Ronny – Polizeiruf 110 Episode 404 #Crimetime Vorschau Das Erste 19.03.2023, 20:15 Uhr #Magdeburg #Brasch #Ronny

Crimetime Vorschau – Foto © MDR,  Stefan Erhard

Heute ist wieder Magdeburg-Time beim Polizeiruf 110. Das heißt, es wird düster und die Handlungsbeschreibung liest sich auch so, denn es sind soziale Verwerfungen angesagt. Mich erstaunt, wie lange sich dieses immer gleiche Schema, das außerdem darauf fußt, dass die mit der Lösung der Fälle betraute Kommissarin nicht teamfähig ist und auch sonst ihre Probleme mit sozialem Verhalten hat, schon funktioniert.

Möglicherweise spiegelt es aber einen Teil unserer Realität viel besser, als konstruierte Combos das tun, wie wir sie von anderen Polizeirevieren kennen. Sehr in Mode: Einwort-Titel, die gleichzeitig der Vorname eines oder einer Beteiligten, also einer Episodenfigur, darstellen.

Ronny ist ein Fernsehfilm aus der Krimireihe Polizeiruf 110. Der vom MDR produzierte Beitrag ist die 404. Polizeiruf 110-Episode und soll am 19. März 2023 im Ersten ausgestrahlt werden. Die Magdeburger Ermittlerin Doreen Brasch ermittelt in ihrem 17. Fall.[1]

Wir fangen auch gleich dort mit den kritischen Stimmen an, woher wir den vorherigen Absatz übernommen haben:

„Eine Philosophie über Menschen, die sich gegenseitig schrecklich alleinlassen können. Für jenen Teil des Publikums, der Krimis immer nur danach beurteilt, ob sie denn auch schön hell ausgeleuchtet sind, wird’s mal wieder zu dunkel sein. Aber „Ronny“ ist genauso finster wie das Leben.“ – Holger GertzSüddeutsche Zeitung[2]

Eine bekannte Aussage sei hier wiederholt: Wir schreiben diese Vorschauen im Discovery-Modus, haben also das, was Sie oben sehen, erst entdeckt, nachdem wir eingangs die Düsternis der Magdeburg-Krimis hervorgehoben haben. Na bitte, wir werden nicht auf neue Pfade geführt, mit dem 17. Fall von Doreen Brasch.
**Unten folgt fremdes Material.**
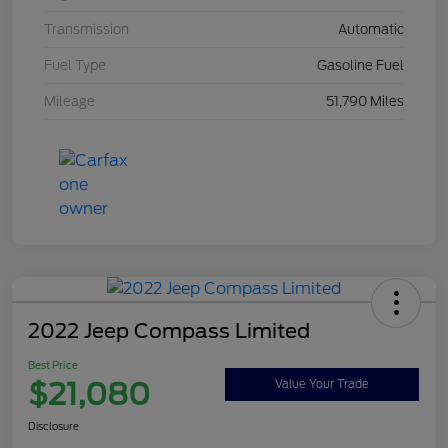
Transmission
Automatic
Fuel Type
Gasoline Fuel
Mileage
51,790 Miles
2022 Jeep Compass Limited
Best Price
$21,080
Value Your Trade
Disclosure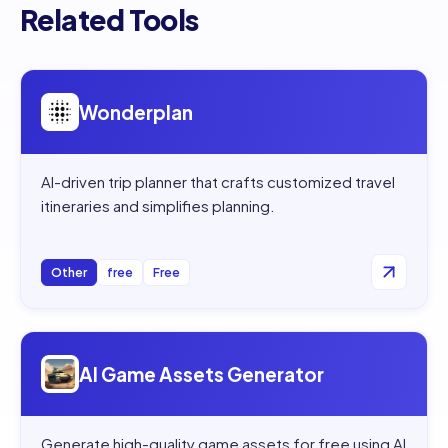
Related Tools
Open
Wonderplan
Wonderplan
AI-driven trip planner that crafts customized travel
itineraries and simplifies planning.
Other
free
Free
Open
AI Game Assets Generator
AI Game Assets Generator
Generate high-quality game assets for free using AI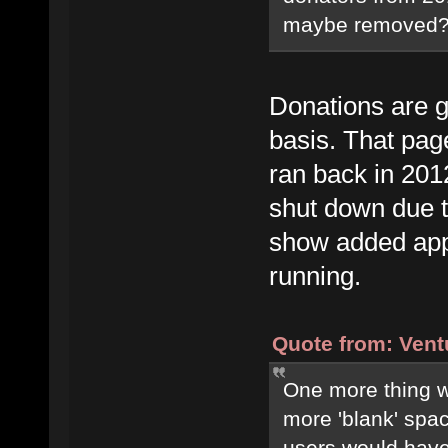
maybe removed? (I
Donations are g
basis. That page
ran back in 201
shut down due to 
show added appr
running.
Quote from: Vent
One more thing wit
more 'blank' spa
users would have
Allerdings spielt auch das Umfeld eine Rolle. Und derzeit sind Familien- und Sozialdramen wieder dermaßen häufig, dass wir uns ab und zu mal eine knackige Räuberpistole wünschen würden. Die muss aber nicht gerade aus Magdeburg kommen, das ist auch wahr. Warum dort etwas anderes machen, wo man nach dem Wechsel von dem Kommissaren Schmücke und Schneider (die in Halle an der Saale ermittelten) den Wechsel von sonnig bis heiter nach Drama und Pein so fleißig und hart erarbeitete?

„Wer Dialogpower und Lautstärke für ein befriedigendes Krimierlebnis braucht, wird hier nicht bedient. Der Film ist verbal und volumetechnisch runtergefahren. Und vielleicht ist das ganz gut so. Als am Ende im Vernehmungsraum das laute, schräge, gemeine Lachen der schuldigen Person erklingt, wünscht man sich sofort zurück ins stille kalte Nass der Flusslandschaft.“ – Christian BußDer Spiegel[3]
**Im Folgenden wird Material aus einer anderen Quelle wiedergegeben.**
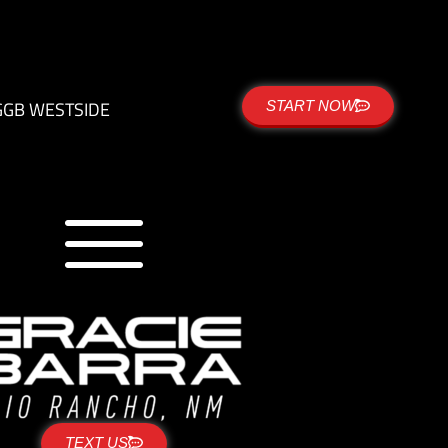
G
GB WESTSIDE
START NOW
TEXT US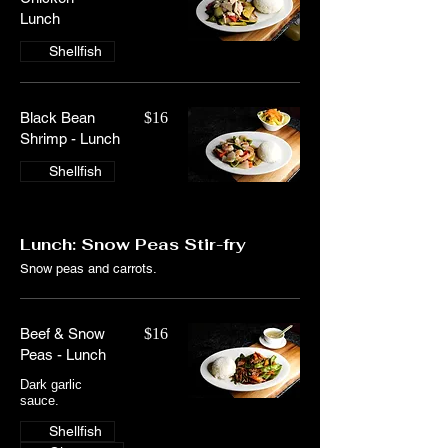
Lunch
Shellfish
Black Bean
$16
Shrimp - Lunch
Shellfish
Lunch: Snow Peas Stir-fry
Snow peas and carrots.
Beef & Snow
$16
Peas - Lunch
Dark garlic
Shellfish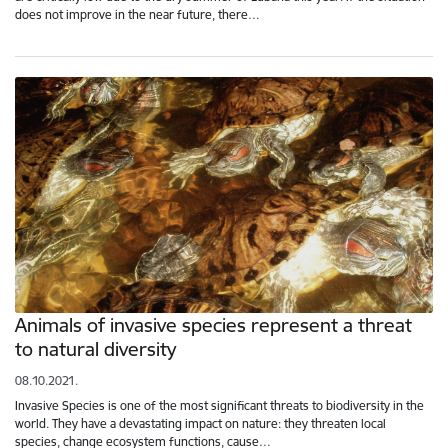
does not improve in the near future, there…
Animals of invasive species represent a threat
to natural diversity
08.10.2021.
Invasive Species is one of the most significant threats to biodiversity in the
world. They have a devastating impact on nature: they threaten local
species, change ecosystem functions, cause…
Über den Wiki-Umweg sind wir dieses Mal auch wieder an eine der geschätzten Kritiken von Christian Buß herangekommen, die sich mittlerweile immer häufiger hinter einer Paywall verschanzen. Worum geht es in dem Film.

Ein Kind aus schwierigen sozialen Verhältnissen verschwindet, anschließend greifen Verzweiflung, Wut und Aggressionen um sich – ein häufig genutztes Schema, um eine mal mehr, mal weniger plausible Krimihandlung drumherum zu bauen. Dass das Endprodukt diesmal besonders überzeugen kann, liegt zum einen am realitätsnahen Drehbuch von Jan Braren mit seinen schnörkellosen Dialogen, zum anderen am wunderbar harmonierenden jungen Ensemble, das jeder einzelnen Figur eine Authentizität und Eindringlichkeit verleiht, wie man sie in Krimis nicht oft erlebt. Der Film nimmt sich Zeit für kleine, aber vielsagende Gesten, Blicke, Haltungen, die viel mehr über die Figuren und ihr Verhältnis zueinander aussagen, als es ausschweifende Gespräche je könnten. Sehr gelungen! – Polizeiruf: Ronny – Tatort Fans (tatort-fans.de)
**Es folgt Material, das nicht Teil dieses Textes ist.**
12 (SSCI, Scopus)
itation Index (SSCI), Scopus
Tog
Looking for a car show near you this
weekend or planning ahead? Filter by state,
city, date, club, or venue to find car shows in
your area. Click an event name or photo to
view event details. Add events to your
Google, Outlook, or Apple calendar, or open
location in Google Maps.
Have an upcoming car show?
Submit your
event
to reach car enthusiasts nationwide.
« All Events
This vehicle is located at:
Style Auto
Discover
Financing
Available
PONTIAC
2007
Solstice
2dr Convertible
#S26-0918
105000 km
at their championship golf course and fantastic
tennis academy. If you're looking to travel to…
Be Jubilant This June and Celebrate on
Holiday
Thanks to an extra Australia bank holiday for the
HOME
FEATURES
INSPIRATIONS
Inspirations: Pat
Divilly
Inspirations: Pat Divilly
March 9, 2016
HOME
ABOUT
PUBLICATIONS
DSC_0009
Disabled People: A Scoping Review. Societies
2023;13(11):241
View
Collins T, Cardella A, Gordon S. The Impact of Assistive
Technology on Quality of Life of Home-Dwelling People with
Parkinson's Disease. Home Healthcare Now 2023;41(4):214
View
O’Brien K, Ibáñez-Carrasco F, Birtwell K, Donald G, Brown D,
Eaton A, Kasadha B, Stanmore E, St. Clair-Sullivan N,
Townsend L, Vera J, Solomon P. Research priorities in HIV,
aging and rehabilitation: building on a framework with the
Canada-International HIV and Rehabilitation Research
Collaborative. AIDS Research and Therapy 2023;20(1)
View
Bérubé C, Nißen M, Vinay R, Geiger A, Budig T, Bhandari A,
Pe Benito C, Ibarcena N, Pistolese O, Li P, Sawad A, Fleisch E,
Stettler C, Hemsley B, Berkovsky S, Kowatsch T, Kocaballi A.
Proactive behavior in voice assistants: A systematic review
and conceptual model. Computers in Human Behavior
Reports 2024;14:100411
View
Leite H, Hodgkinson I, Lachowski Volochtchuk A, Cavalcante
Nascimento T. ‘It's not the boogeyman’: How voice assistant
Das, was die einen verbal heruntergefahren nennen, bezeichnen die andere als schnörkellose Dialoge, aber die Tendenz ist ähnlich. Ein Film, der durch seine Schlichtheit wirkt? Wir ziehen nochmal etwas an:

Ein Zehnjähriger ist verschwunden, ausgerechnet an seinem Geburtstag. Ist er Opfer eines Unfalls oder eines Verbrechens geworden? Bei Kommissarin Brasch wecken die Ermittlungen unliebsame Erinnerungen. Drei Frauen, allesamt Mütter, bestimmen die Geschichte und den Ton von „Ronny“  (…). Beziehungs- und gesellschaftskritisch relevant ist dieser „Polizeiruf“ auch ohne pädagogischen Impetus und ohne eindeutige Botschaft. Dramaturgisch auffallend ist die kluge Interdependenz zwischen der Kommissarin und den Episodenfiguren. Sie ist der Motor der Handlung. Und dass dieser Motor wie geschmiert läuft, das liegt an einem Ensemble, das perfekt zusammengestellt wurde und bei dem jede(r) Einzelne, allen voran Claudia Michelsen, absolut überzeugt. Und was Regisseurin Barbara Ott aus dem ausgezeichneten Drehbuch macht, ist Erzählfernsehen allererster Güte: Die Bilder haben das Sagen. Die Kommunikation ist schroff, die Filmsprache und die Körpersprache der Schauspieler verbinden sich zu einem unaufdringlichen Gesamtkunstwerk. Echte Gespräche kommen dabei selten zustande. Und wenn doch, dann redet man, wie man eben redet in so einer schmerzvollen Situation. – http://www.tittelbach.tv/programm/reihe/artikel-6291.html

Rainer Tittelbach ist ohnehin ein Fan der Reihen Tatort und Polizeiruf 110, was sicher auch an seiner Biografie bzw. an seiner Funktion als früherer Juror des Grimmepreises liegt, aber 5,5/6 sind auch für diese Publikation viel, der Durchschnitt liegt bei etwa 4,5/6, das untere Ende der Bewertungen  für diese Formate liegt nach dem, was ich bisher gesehen habe, bei 3,5/6. Einer der von mir nicht selten als ziemlich dissonant empfundenen Magdeburg-Polizeirufe als Gesamtkunstwerk, das wär’s doch. Ich will aber, das muss an der Stelle gesagt sein, nicht ausschließen, dass das Dissonante ja gerade die Kunst ist.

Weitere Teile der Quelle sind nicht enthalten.